Exercise directions:
Reproduce the listing below word for word, from the line containing "What are all" through the line containing "單月營業收入(億), 累計營業收入(億), 月增率(%), 年增率(%)", and give only that stretch.

Data:
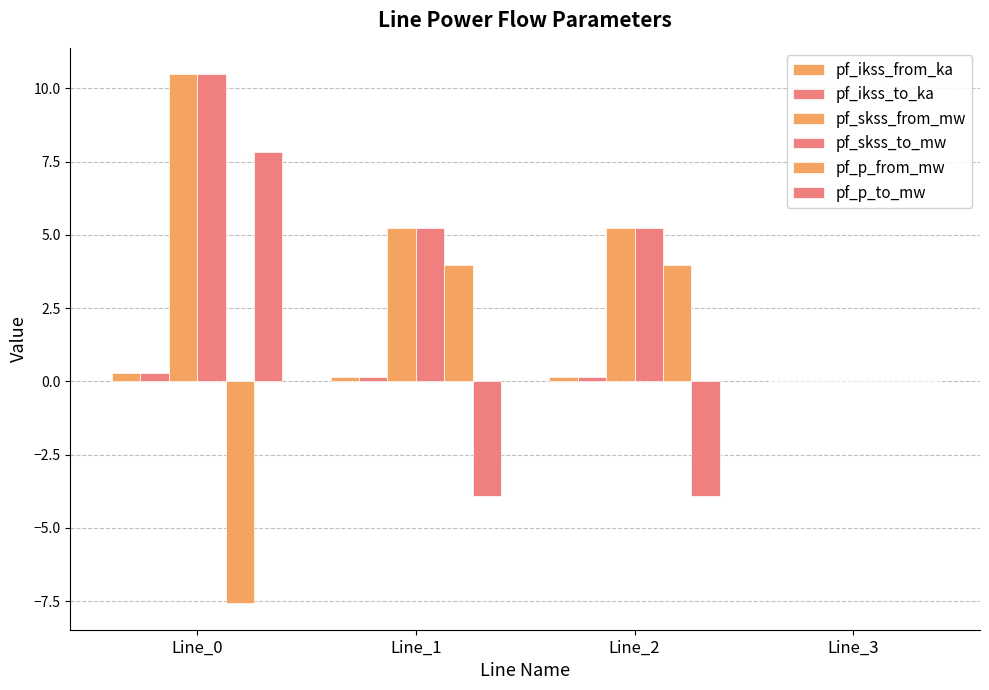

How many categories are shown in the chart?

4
--
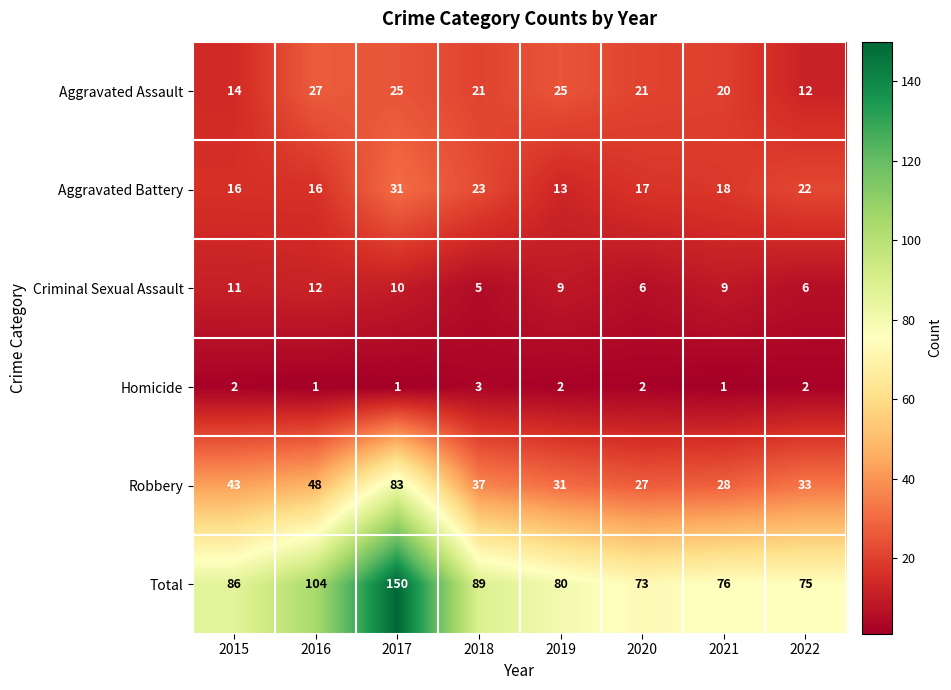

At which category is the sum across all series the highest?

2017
* * *
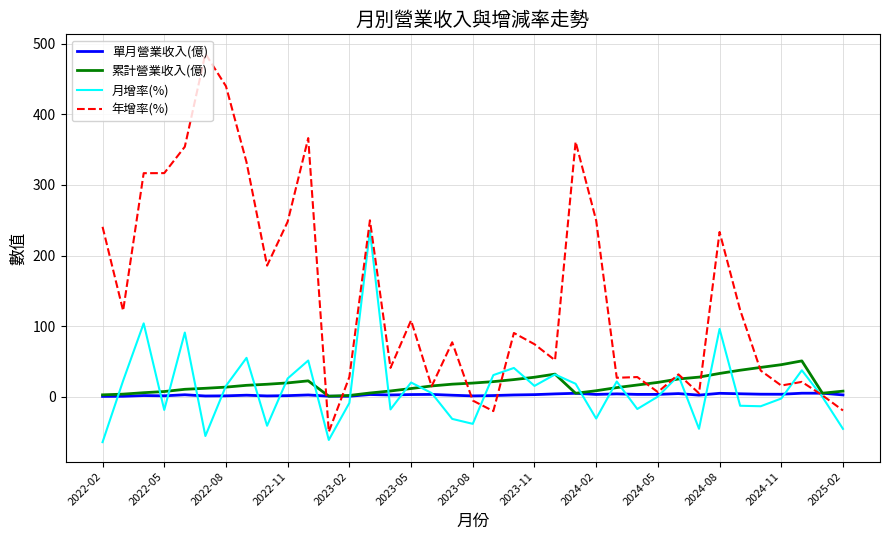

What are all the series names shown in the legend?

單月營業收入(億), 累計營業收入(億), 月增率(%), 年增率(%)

Response to the exercise:
What are all the series names shown in the legend?

單月營業收入(億), 累計營業收入(億), 月增率(%), 年增率(%)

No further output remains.